[Opening RECORDS SHOWN section]

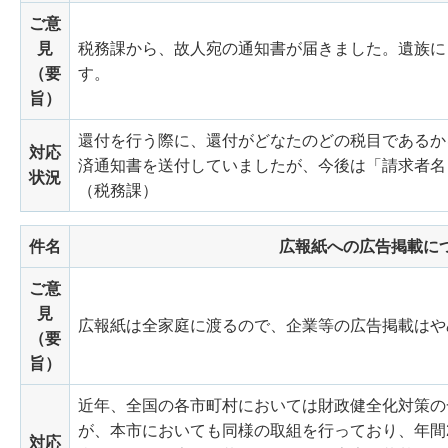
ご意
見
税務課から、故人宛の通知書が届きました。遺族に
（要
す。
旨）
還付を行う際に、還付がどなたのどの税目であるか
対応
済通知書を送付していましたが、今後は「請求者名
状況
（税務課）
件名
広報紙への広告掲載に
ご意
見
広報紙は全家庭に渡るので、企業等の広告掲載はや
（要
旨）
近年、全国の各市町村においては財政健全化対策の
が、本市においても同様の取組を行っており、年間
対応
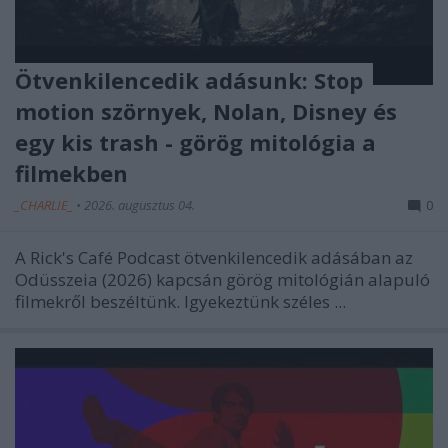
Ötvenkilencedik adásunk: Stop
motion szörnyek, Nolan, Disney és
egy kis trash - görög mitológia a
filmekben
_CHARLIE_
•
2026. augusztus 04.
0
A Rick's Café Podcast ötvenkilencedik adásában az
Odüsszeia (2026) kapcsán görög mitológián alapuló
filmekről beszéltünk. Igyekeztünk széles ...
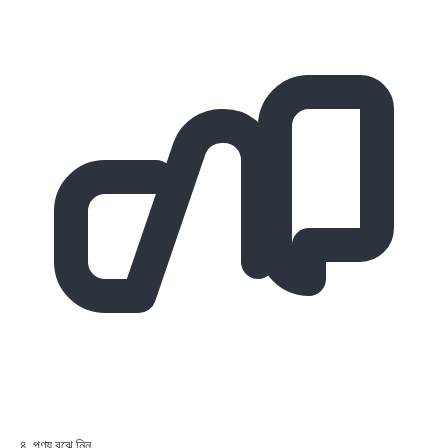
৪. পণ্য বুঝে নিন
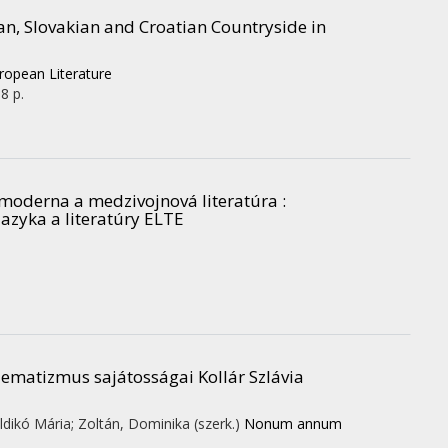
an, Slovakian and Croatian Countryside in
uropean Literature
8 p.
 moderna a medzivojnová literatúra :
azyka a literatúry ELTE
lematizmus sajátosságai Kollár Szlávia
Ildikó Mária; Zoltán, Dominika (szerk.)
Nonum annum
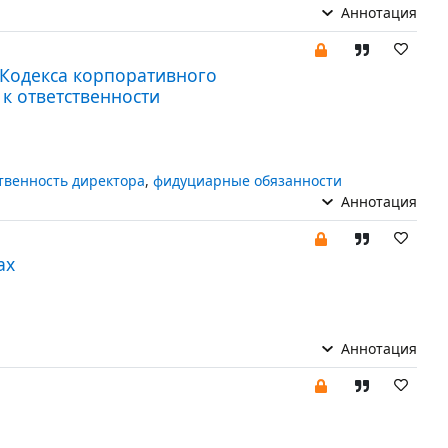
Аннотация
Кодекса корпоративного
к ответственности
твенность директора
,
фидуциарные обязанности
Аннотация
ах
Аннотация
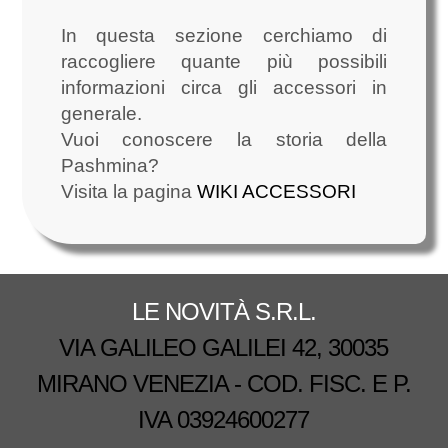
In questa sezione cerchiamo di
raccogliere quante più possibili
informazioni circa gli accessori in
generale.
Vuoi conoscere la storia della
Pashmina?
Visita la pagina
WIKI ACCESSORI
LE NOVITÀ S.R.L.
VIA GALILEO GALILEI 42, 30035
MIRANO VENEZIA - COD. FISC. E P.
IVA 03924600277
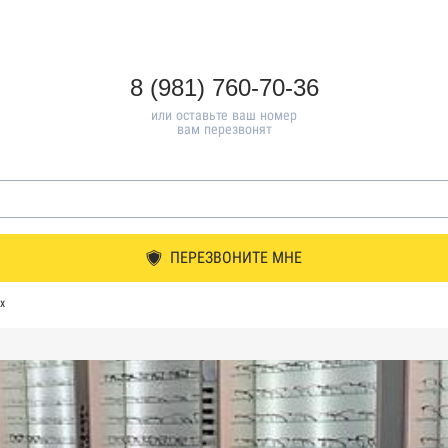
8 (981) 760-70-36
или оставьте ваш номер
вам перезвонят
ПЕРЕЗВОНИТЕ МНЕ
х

[Closing RECORDS SHOWN section]
[Opening RECORDS SHOWN section]

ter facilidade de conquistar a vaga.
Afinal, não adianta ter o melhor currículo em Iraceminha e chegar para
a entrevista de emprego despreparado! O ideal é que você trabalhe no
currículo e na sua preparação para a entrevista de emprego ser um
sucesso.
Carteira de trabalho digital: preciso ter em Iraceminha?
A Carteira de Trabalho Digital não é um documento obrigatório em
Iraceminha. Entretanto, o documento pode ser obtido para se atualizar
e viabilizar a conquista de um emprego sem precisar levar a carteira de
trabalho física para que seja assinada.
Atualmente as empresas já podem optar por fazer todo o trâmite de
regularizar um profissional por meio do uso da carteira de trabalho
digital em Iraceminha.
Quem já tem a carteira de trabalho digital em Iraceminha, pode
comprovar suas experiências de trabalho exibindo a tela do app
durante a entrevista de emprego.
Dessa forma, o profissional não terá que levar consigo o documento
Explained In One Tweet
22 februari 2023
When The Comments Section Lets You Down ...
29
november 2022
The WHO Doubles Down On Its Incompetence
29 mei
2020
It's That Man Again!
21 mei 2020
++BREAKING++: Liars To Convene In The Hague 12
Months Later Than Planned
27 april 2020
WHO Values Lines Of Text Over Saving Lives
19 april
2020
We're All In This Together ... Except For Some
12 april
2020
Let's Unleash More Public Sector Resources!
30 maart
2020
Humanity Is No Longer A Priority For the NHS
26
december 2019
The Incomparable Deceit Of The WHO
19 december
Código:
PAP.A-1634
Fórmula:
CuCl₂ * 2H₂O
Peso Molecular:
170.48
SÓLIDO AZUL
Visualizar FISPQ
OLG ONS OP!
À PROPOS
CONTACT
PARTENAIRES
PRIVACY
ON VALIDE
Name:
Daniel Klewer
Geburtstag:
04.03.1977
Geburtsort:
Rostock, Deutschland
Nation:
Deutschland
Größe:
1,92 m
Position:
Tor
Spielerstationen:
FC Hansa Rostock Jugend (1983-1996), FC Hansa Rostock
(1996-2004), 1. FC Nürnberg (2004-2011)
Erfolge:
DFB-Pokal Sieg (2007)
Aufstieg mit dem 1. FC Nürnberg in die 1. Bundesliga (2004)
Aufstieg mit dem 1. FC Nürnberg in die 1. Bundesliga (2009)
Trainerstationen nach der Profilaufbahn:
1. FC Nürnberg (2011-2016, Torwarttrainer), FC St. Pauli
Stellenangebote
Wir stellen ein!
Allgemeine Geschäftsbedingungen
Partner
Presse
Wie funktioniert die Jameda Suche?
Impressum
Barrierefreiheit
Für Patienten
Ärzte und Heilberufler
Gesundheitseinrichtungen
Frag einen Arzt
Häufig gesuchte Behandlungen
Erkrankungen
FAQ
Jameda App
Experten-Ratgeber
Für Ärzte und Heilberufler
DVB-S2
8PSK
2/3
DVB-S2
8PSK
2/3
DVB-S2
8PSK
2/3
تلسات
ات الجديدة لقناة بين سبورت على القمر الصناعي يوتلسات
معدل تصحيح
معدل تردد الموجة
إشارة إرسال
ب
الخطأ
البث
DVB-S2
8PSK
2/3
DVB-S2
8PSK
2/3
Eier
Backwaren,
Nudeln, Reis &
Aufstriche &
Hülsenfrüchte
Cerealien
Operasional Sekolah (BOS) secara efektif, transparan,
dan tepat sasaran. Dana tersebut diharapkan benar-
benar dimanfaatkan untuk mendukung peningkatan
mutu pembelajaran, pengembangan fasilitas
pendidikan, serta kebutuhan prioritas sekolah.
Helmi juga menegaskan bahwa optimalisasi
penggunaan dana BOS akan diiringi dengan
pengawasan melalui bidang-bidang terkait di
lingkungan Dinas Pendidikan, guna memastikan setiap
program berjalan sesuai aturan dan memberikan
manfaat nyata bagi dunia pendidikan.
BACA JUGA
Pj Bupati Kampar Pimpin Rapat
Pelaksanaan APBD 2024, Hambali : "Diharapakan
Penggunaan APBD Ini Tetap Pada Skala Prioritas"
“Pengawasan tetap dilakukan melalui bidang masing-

[Closing RECORDS SHOWN section]

Search the entries for the string "Heilberufler" and collect each line that has it.

- YOUR SOLUTION:
Ärzte und Heilberufler
Für Ärzte und Heilberufler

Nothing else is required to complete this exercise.